• **SOURCE DOCUMENT**
Successfully loaded file to stream 'logEventStream'
List available datasets  
Without CDAP
  • Run HDFS commands using HBase shell
  • hbase shell> list
Using CDAP

Dataset that is time partitioned

cdap > list dataset instances

+=================================================================================+
| name                      | type                                                |
+=================================================================================+
| logEventStream_converted  | co.cask.cdap.api.dataset.lib.TimePartitionedFileSet |
+=================================================================================+
Describe the converted dataset  
Without CDAP
  • Run Hive query using Hive CLI
  • 'describe user_logEventStream_converted'
Using CDAP
cdap > execute 'describe dataset_logEventStream_converted'

+=======================================================================+
| col_name: STRING        | data_type: STRING    | comment: STRING      |
+=======================================================================+
| ts                      | bigint               | from deserializer    |
| remote_host             | string               | from deserializer    |
| remote_login            | string               | from deserializer    |
| auth_user               | string               | from deserializer    |
| request_time            | string               | from deserializer    |
| request                 | string               | from deserializer    |
| status                  | int                  | from deserializer    |
| content_length          | int                  | from deserializer    |
| referrer                | string               | from deserializer    |
| user_agent              | string               | from deserializer    |
| year                    | int                  |                      |
| month                   | int                  |                      |
| day                     | int                  |                      |
| hour                    | int                  |                      |
| minute                  | int                  |                      |
|                         |                      |                      |
| # Partition Information |                      |                      |
| # col_name              | data_type            | comment              |
|                         |                      |                      |
| year                    | int                  |                      |
| month                   | int                  |                      |
| day                     | int                  |                      |
| hour                    | int                  |                      |
| minute                  | int                  |                      |
+=======================================================================+
Fetched 24 rows
Retrieve the first two events from the converted data  
Without CDAP
  • Run Hive query using Hive CLI
  • SELECT ts, request, status FROM dataset_logEventStream_converted LIMIT 2
Using CDAP
  • Instead of waiting for the schedule to run, you can directly start the workflow and check its status:
 
cdap > start workflow logEventStreamConverter.DataPipelineWorkflow

Successfully started workflow 'DataPipelineWorkflow' of application 'logEventStreamConverter'
with stored runtime arguments '{}'

cdap > get workflow status logEventStreamConverter.DataPipelineWorkflow

RUNNING

...

• **PROVIDED RECORDS**
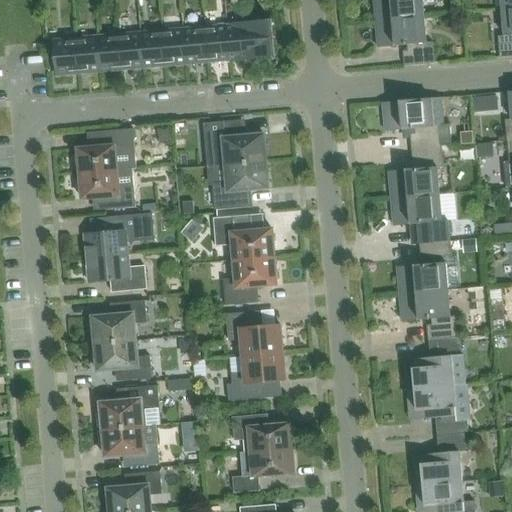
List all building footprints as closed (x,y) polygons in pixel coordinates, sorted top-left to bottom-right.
[(373,0),(376,21),(424,16),(422,0),(373,0)] [(511,0),(501,0),(502,9),(511,8),(511,0)] [(511,8),(502,9),(505,36),(498,37),(500,58),(511,56),(511,8)] [(427,43),(424,16),(376,21),(378,48),(408,45),(408,51),(403,52),(405,66),(435,64),(433,43),(427,43)] [(252,59),(274,57),(271,21),(249,23),(252,59)] [(227,25),(231,61),(252,59),(249,23),(227,25)] [(206,27),(209,63),(231,61),(227,25),(206,27)] [(184,29),(187,65),(209,63),(206,27),(184,29)] [(162,31),(166,67),(187,65),(184,29),(162,31)] [(141,33),(144,69),(166,67),(162,31),(141,33)] [(119,34),(122,71),(144,69),(141,33),(119,34)] [(97,36),(100,72),(122,71),(119,34),(97,36)] [(76,38),(79,74),(100,72),(97,36),(76,38)] [(54,40),(57,76),(79,74),(76,38),(54,40)] [(432,99),(383,103),(385,131),(405,130),(406,138),(411,138),(412,149),(442,147),(452,146),(450,125),(445,126),(443,98),(432,99)] [(485,98),(475,99),(477,112),(482,112),(486,106),(485,98)] [(210,123),(202,124),(206,167),(226,165),(267,162),(265,134),(241,137),(240,121),(210,123)] [(78,153),(76,157),(76,165),(80,168),(80,174),(118,171),(133,170),(137,170),(135,155),(133,129),(105,132),(107,147),(78,149),(78,153)] [(493,143),(478,145),(479,158),(494,156),(493,143)] [(409,170),(389,172),(391,199),(440,195),(437,168),(444,167),(442,147),(412,149),(413,161),(408,161),(409,170)] [(227,182),(215,183),(217,210),(247,207),(246,191),(270,189),(267,162),(226,165),(227,182)] [(81,180),(78,184),(79,193),(82,196),(82,200),(111,197),(112,209),(136,207),(134,184),(133,170),(118,171),(80,174),(81,180)] [(440,195),(391,199),(394,226),(410,225),(411,232),(419,231),(420,245),(451,242),(449,221),(442,221),(440,195)] [(194,202),(184,203),(184,215),(195,215),(194,202)] [(107,233),(85,235),(87,259),(128,255),(127,242),(143,241),(155,240),(153,214),(105,218),(106,221),(107,233)] [(245,216),(214,219),(216,247),(233,245),(234,261),(275,257),(273,229),(265,230),(264,226),(246,228),(245,216)] [(477,241),(463,242),(464,251),(478,250),(477,241)] [(451,242),(420,245),(421,259),(452,256),(451,242)] [(128,255),(87,259),(90,283),(111,281),(117,280),(118,292),(147,289),(145,266),(129,268),(128,255)] [(235,279),(223,280),(226,306),(251,304),(249,288),(258,287),(278,285),(275,257),(234,261),(235,279)] [(397,267),(400,295),(448,290),(446,263),(397,267)] [(451,317),(448,290),(400,295),(402,322),(432,319),(432,325),(427,326),(429,340),(459,338),(457,317),(451,317)] [(93,317),(95,344),(137,341),(135,324),(147,323),(145,301),(115,303),(116,315),(93,317)] [(242,357),(284,353),(281,326),(258,328),(256,312),(226,314),(229,341),(241,340),(242,357)] [(430,354),(462,351),(460,337),(459,338),(429,340),(430,354)] [(138,357),(137,341),(95,344),(98,371),(121,369),(122,381),(152,378),(150,356),(138,357)] [(286,380),(284,353),(242,357),(244,373),(232,374),(233,384),(228,385),(229,401),(264,398),(263,382),(286,380)] [(466,355),(416,359),(417,368),(413,369),(415,390),(454,386),(454,385),(468,384),(466,355)] [(178,380),(169,381),(170,392),(179,391),(178,380)] [(100,403),(103,430),(144,426),(143,410),(155,409),(154,400),(159,399),(158,386),(123,389),(124,401),(100,403)] [(457,416),(454,386),(415,390),(417,411),(421,410),(421,420),(457,416)] [(252,452),(292,449),(290,424),(269,426),(268,415),(233,418),(235,441),(250,440),(252,452)] [(439,453),(424,455),(425,464),(421,464),(423,485),(462,482),(460,452),(470,451),(467,420),(436,422),(439,453)] [(199,451),(197,423),(183,424),(185,452),(199,451)] [(144,427),(144,426),(103,430),(105,457),(129,455),(130,467),(160,464),(158,442),(162,442),(161,425),(144,427)] [(294,473),(292,449),(252,452),(253,465),(242,466),(243,477),(233,478),(235,493),(260,491),(259,476),(294,473)] [(108,488),(109,511),(150,511),(152,511),(150,495),(162,494),(160,472),(130,475),(132,486),(108,488)] [(475,511),(475,501),(464,502),(462,482),(423,485),(425,506),(429,506),(429,511),(475,511)]
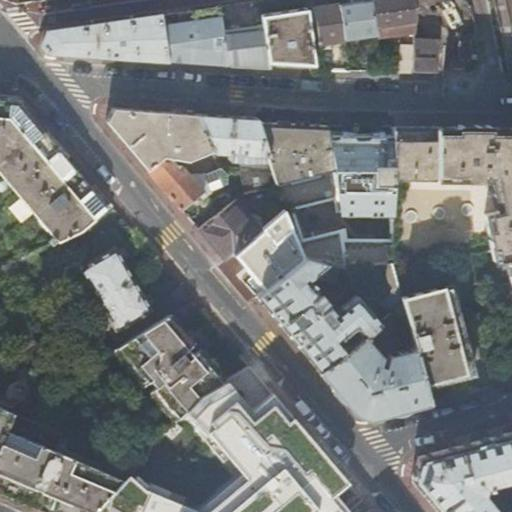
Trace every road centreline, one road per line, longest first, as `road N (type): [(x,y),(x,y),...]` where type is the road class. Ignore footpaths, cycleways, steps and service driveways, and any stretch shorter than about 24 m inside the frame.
road 1 (residential): [(9,54),(68,81),(505,104),(483,0)]
road 2 (residential): [(9,54),(351,461)]
road 3 (residential): [(9,54),(20,22),(170,0)]
road 4 (residential): [(511,414),(351,461)]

• **REQUIREMENTS**
Please answer these from the text on converting the log event stream with CDAP:
(a) What type is listed for the dataset logEventStream_converted?
(b) Which data type does the describe output give for the status column?
(c) What status is returned for logEventStreamConverter.DataPipelineWorkflow?

• **FULL OUTPUT**
(a) co.cask.cdap.api.dataset.lib.TimePartitionedFileSet
(b) int
(c) RUNNING